Cuando cierras la compra de una casa, el prestamista a menudo te ofrece un seguro de protección hipotecaria — una póliza que paga el saldo restante de la hipoteca si mueres. Suena sencillo. Pero la póliza que te vende tu prestamista y la póliza que puedes comprar independientemente son productos muy diferentes, y la diferencia puede costarle a tu familia decenas de miles de dólares.
El seguro de protección hipotecaria que ofrece el prestamista (a veces llamado “seguro de vida hipotecario” o “seguro del acreedor”) tiene un diseño específico: el beneficio por fallecimiento disminuye con el tiempo a medida que tu saldo hipotecario disminuye. Pagas la misma prima cada mes, pero el pago se reduce. Para el año 20 de una hipoteca de 30 años, el beneficio podría ser la mitad de lo que era al principio — aunque hayas estado pagando la misma cantidad todo el tiempo.
El beneficiario es el prestamista, no tu familia. La póliza le paga al banco directamente. Tu familia no recibe un cheque — recibe una hipoteca pagada. Eso podría ser lo que quieres, pero no es la única opción.
Una póliza regular de seguro a término con un monto igual al saldo de tu hipoteca hace el mismo trabajo — pero mejor. El beneficio por fallecimiento se mantiene nivelado durante todo el término. Si compras una póliza de $350,000 a 20 años, paga $350,000 ya sea que mueras en el año 1 o en el año 19. Tu familia decide cómo usarlo — pagar la hipoteca, invertirlo, cubrir otros gastos. No están obligados a pagarle al banco.
El costo es generalmente comparable o más barato. La protección hipotecaria del prestamista suele tener un precio más alto que una póliza a término independiente porque el prestamista toma un margen. Y como típicamente se vende sin suscripción médica, las personas saludables subsidian el costo para todos.
La póliza a término independiente cuesta menos, paga más y le da a tu familia el control del dinero. Si tu hipoteca está al 3.5% y tu familia puede invertir una suma global al 6-7%, pagar la hipoteca podría ni siquiera ser la mejor jugada financiera — tener la flexibilidad para elegir es lo importante.
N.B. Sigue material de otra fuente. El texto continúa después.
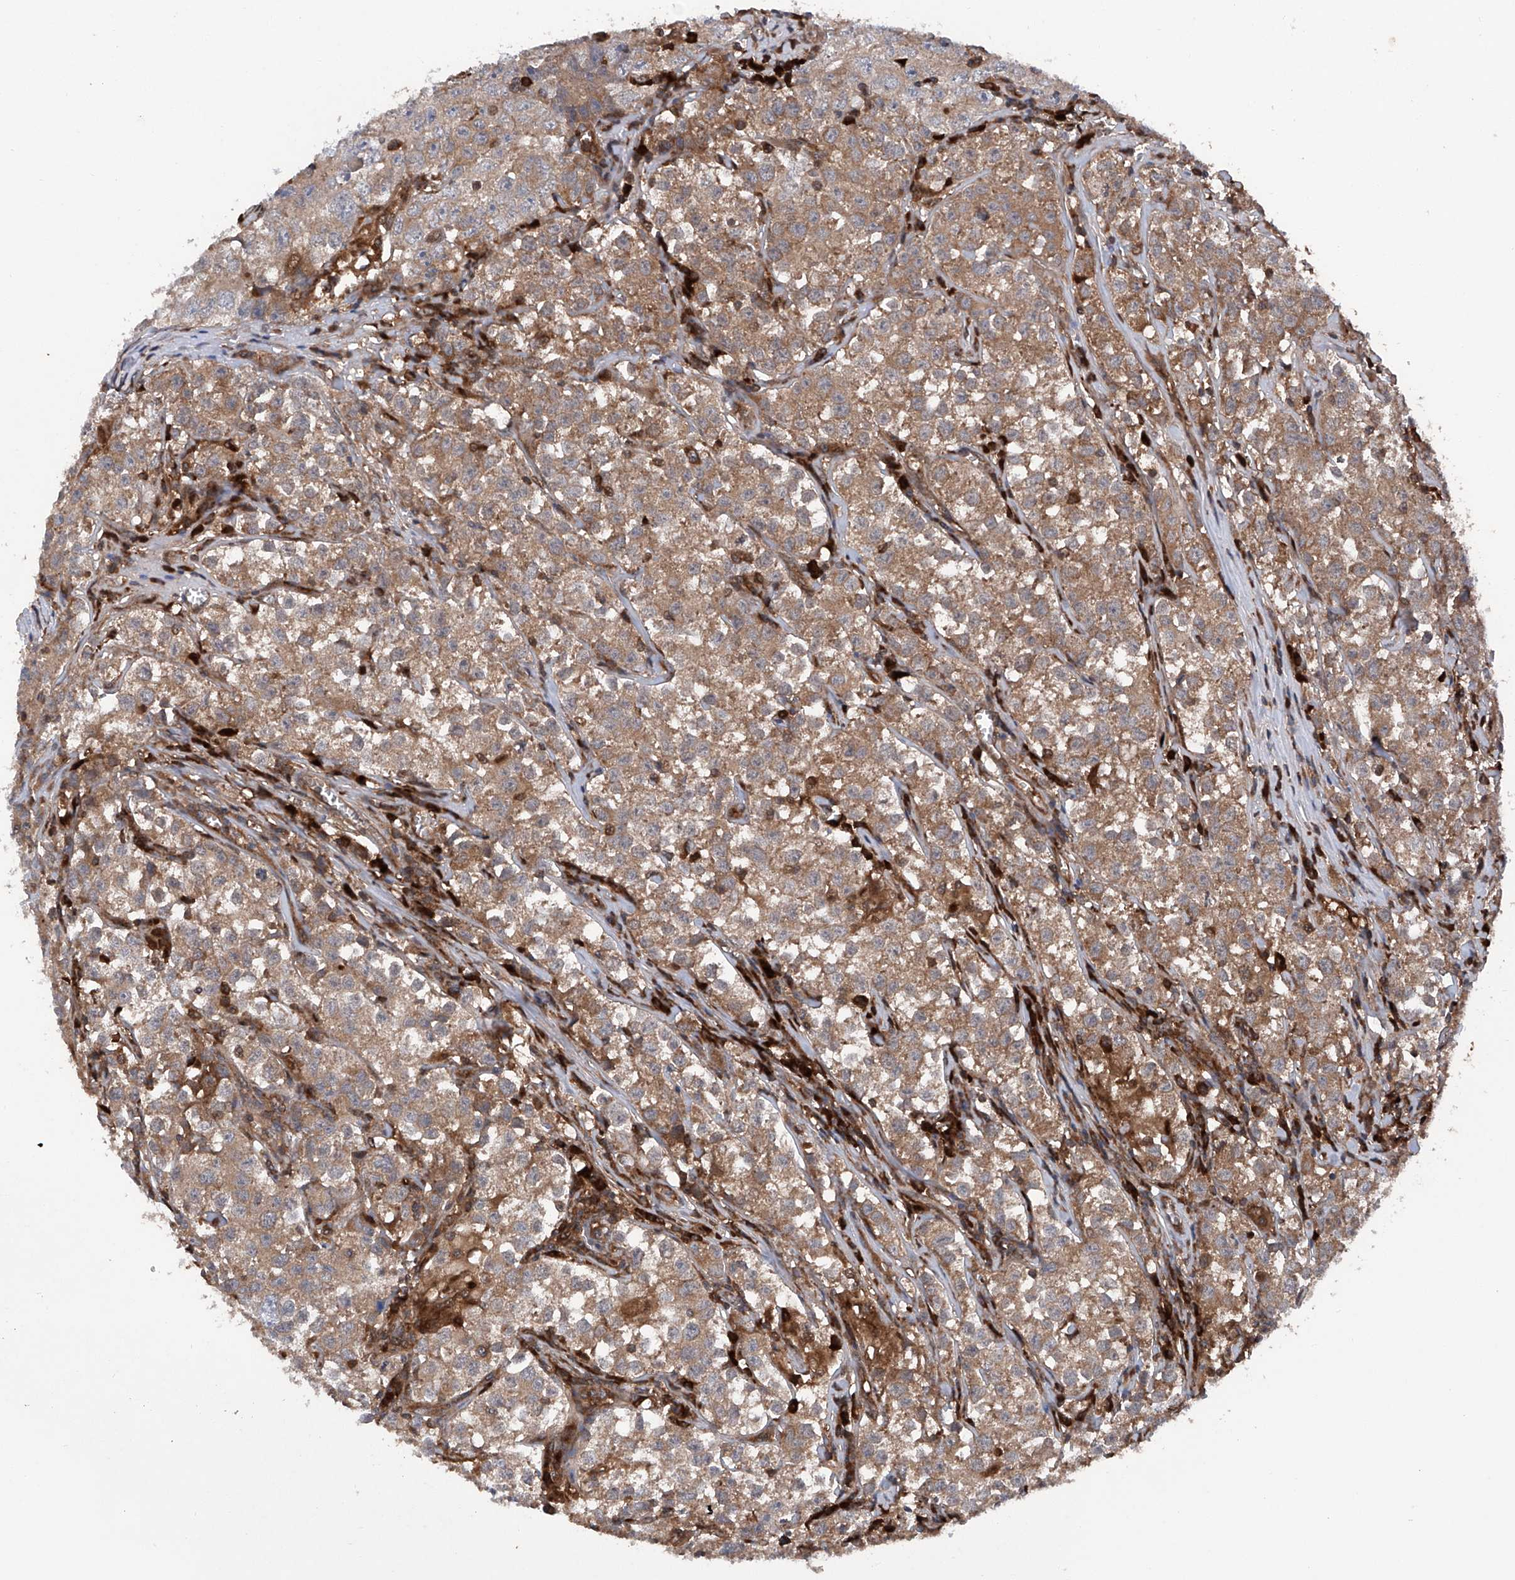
{"staining": {"intensity": "moderate", "quantity": ">75%", "location": "cytoplasmic/membranous"}, "tissue": "testis cancer", "cell_type": "Tumor cells", "image_type": "cancer", "snomed": [{"axis": "morphology", "description": "Seminoma, NOS"}, {"axis": "morphology", "description": "Carcinoma, Embryonal, NOS"}, {"axis": "topography", "description": "Testis"}], "caption": "Tumor cells demonstrate moderate cytoplasmic/membranous positivity in about >75% of cells in testis cancer.", "gene": "ASCC3", "patient": {"sex": "male", "age": 43}}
La mayoría de los planificadores financieros recomiendan que tu seguro de vida cubra tu necesidad total — reemplazo de ingresos, hipoteca, deudas, cuidado de niños, educación — no solo una obligación. Una póliza a término de $750,000 cubre tu hipoteca de $350,000 Y le da a tu familia $400,000 para todo lo demás. Comprar una póliza separada específica para la hipoteca encima de tu cobertura regular es generalmente redundante.
El producto de protección hipotecaria del prestamista es conveniente pero casi siempre peor que lo que puedes obtener independientemente — mayor costo, beneficio decreciente, sin flexibilidad. Una póliza a término que cubra tu hipoteca como parte de tu necesidad total de cobertura es más simple, más económica y pone a tu familia en control.